Although she started every one of the team’s 31 games, she played limited minutes in several games early on primarily to save her legs. Carter missed her senior year in high school and her true freshman year at Penn State due to injury and wore a brace all season.
It might have taken her a while to make her mark on the offensive end, but Carter would go on to lead the Wildcats in 3-point shooting during Pac-12 play. She hit 41 percent of her 42 shots from distance over those 18 games.
Best stretch of play
As with several other players, Carter lifted her game when Aari McDonald got injured down the stretch. She scored in double figures four times in the team’s last eight games, although she didn’t get on the board in the Pac-12 Tournament semifinal against Oregon.
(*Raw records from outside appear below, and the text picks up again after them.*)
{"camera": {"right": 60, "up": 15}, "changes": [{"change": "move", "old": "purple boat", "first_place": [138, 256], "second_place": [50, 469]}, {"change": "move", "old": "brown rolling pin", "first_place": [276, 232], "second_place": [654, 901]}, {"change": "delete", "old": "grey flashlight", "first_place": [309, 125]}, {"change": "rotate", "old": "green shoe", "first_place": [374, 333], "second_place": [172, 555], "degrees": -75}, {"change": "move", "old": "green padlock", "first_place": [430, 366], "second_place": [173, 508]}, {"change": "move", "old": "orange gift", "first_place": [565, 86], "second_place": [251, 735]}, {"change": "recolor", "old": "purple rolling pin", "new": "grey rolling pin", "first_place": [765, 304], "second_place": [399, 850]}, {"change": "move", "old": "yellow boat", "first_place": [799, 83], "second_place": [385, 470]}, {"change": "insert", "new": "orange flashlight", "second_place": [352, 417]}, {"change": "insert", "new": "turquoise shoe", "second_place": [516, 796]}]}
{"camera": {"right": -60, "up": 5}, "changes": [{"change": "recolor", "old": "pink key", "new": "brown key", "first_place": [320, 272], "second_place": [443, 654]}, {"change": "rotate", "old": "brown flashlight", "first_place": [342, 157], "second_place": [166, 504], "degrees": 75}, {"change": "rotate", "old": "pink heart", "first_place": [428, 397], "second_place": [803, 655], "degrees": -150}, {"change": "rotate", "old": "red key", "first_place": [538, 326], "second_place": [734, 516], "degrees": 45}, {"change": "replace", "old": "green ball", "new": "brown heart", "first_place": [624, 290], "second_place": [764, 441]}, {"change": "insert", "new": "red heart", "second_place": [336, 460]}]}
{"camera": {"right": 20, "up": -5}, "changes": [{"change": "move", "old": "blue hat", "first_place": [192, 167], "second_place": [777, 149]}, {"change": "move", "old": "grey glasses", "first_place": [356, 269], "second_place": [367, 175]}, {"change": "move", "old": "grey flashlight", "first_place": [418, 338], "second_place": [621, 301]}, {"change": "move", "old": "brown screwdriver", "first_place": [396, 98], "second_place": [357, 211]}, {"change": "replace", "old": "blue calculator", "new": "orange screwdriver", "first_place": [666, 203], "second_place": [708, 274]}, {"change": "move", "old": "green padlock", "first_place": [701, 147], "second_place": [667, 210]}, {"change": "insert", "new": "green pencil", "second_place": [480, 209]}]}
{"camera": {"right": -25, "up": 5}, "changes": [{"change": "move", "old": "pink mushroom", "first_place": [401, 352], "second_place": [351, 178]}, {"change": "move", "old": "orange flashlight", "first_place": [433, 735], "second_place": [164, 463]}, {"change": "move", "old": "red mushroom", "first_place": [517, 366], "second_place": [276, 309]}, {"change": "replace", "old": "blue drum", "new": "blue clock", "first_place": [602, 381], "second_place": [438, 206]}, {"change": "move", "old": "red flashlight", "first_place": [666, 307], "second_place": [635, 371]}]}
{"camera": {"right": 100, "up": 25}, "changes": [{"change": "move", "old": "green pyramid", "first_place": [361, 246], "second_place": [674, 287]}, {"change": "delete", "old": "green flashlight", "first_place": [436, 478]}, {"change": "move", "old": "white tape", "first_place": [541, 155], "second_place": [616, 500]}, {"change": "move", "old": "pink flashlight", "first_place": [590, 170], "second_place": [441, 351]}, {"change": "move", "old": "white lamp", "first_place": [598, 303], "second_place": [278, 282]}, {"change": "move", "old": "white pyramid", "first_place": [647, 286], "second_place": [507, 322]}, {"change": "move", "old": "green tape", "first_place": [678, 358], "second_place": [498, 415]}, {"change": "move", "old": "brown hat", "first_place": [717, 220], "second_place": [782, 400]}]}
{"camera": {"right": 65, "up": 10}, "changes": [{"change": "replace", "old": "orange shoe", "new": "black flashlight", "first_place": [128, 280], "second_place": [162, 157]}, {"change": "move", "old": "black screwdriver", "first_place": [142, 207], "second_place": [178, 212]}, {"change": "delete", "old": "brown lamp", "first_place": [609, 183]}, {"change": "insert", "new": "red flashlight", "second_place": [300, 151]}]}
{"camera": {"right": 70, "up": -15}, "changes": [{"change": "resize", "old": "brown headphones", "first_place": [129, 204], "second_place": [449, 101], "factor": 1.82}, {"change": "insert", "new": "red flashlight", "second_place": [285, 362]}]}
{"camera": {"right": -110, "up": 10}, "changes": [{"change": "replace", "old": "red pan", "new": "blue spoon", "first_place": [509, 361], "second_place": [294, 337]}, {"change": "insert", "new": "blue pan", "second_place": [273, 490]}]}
The stretch of play started against Washington on Valentine’s Day. Carter would go 20 for 55 over those eight contests with her best games coming against the Huskies, versus Washington State, at Colorado, in both California games and in the big upset of Stanford. She was a lights-out 10 for 12 from distance over that stretch.
Worst stretch of play
It took Carter a while to get into the offensive groove with her new team. Over the first 14 games of the season, she didn’t score in double digits at all. She had games where she got close—opening the Pac-12 season at ASU with eight points in the victory and getting eight again in the blow-out loss at UCLA—but in seven of those first 14 games she scored three or fewer points.
Quotable
Before the season, Adia Barnes told the Arizona Daily Star: “She can shoot the 3 very well and is extremely athletic. She can create and is a good shooter. I heard she was good for our culture and a good teammate, and she has experience which is what we need from a transfer — all things I knew would make us better as a team.”